Velir Expands Data-Driven Marketing Services with Segment 

The Rise of the Analytics Engineer 

In-warehouse transformation means less dependency on engineers, greater agency for analysts, and quicker time to value. 

“The biggest limitations to using data effectively are related to data quality, expertise, and lack of agile partnerships” - Merkle 2021

Take a look at any industry survey on the roll-out of analytics or customer data platforms and you'll see a consistent theme among the roadblocks to execution: talent and expertise. Data-oriented skillsets are in-demand and the high salaries plus the limited pool of applicants make it exceedingly difficult for mid-market businesses to enter this arena. Fortunately, recent technological shifts have reduced the need for specialized data engineers and moved certain tasks to analysts. This is primarily due to the shift towards in-warehouse processing (and away from tools like Hadoop) which has allowed tools like DBT to flourish and form a new role: the Analytics Engineer

Analytics Engineers are analysts capable not only of pulling reports, but creating the data tables necessary to source those reports. Previously, only Data Engineers could run these transformations. Now, this can be accomplished in SQL, the lingua franca of any data role. At first glance, Analytics Engineers may seem as hard to find as Data Engineers. If so, how does their existence improve the standing of mid-market businesses? The difference is that Analytics Engineers can be trained up from analysts.

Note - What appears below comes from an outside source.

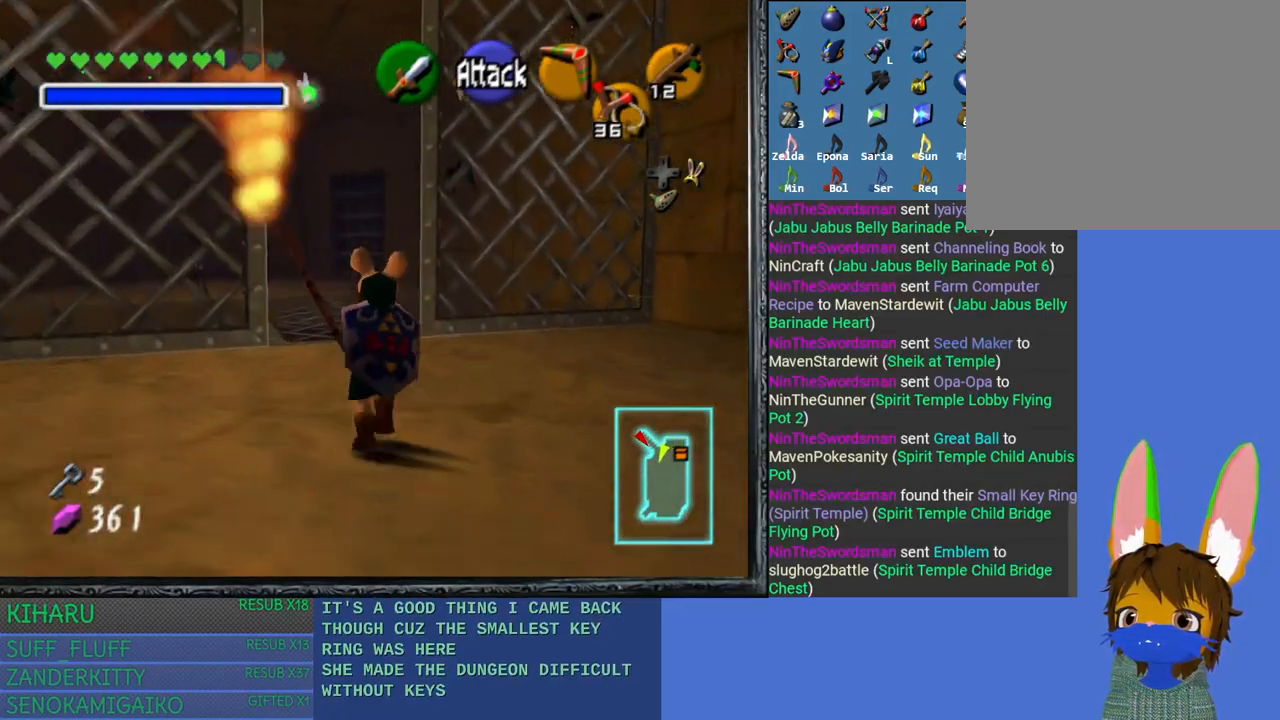
{"buttons": [], "left_stick": "up", "right_stick": "center", "events": []}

In other words, it's much easier to train an analyst to apply their SQL knowledge towards engineering than to find a software engineer who can apply their Python/Java skills towards data challenges. When combined with the reduced burden on IT administrators mentioned previously, what emerges is a consolidation of roles that allows a single person to do more with less. Given the right scenario, a single Analytics Engineer can serve as your cloud IT administrator, data engineer, and analyst. 

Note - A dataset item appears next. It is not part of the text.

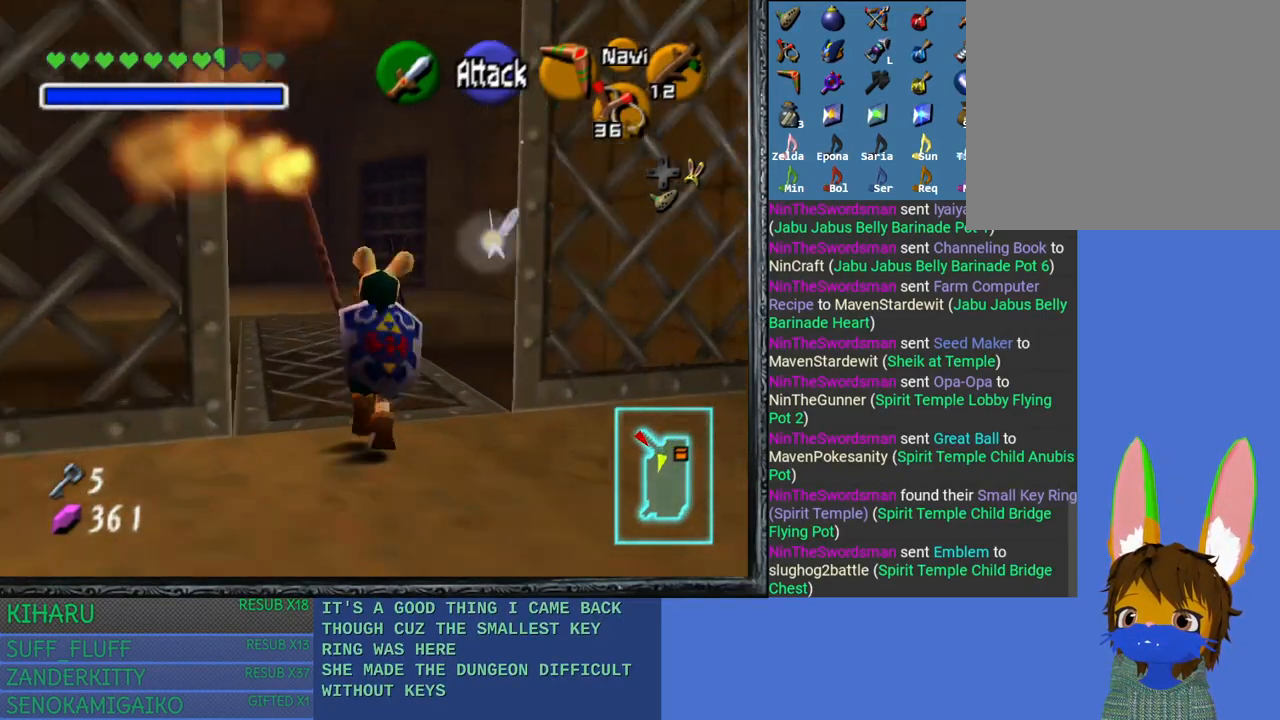
{"buttons": [], "left_stick": "up", "right_stick": "center", "events": []}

Becoming More Data-Driven 

Mid-market companies have access to sophisticated data capabilities that were unattainable just five years ago. The creation of MPP data warehouses, the introduction of serverless warehouses, the availability of turn-key integrations, and the rise of the analytics engineer role have made these competencies possible. If you’re a mid-market business you should take advantage of the tools we’ve discussed becoming more-data driven as an organization. Because the businesses that jump on the opportunity to harness their data more effectively will have a competitive advantage over those who assume, incorrectly, that these solutions are out of reach.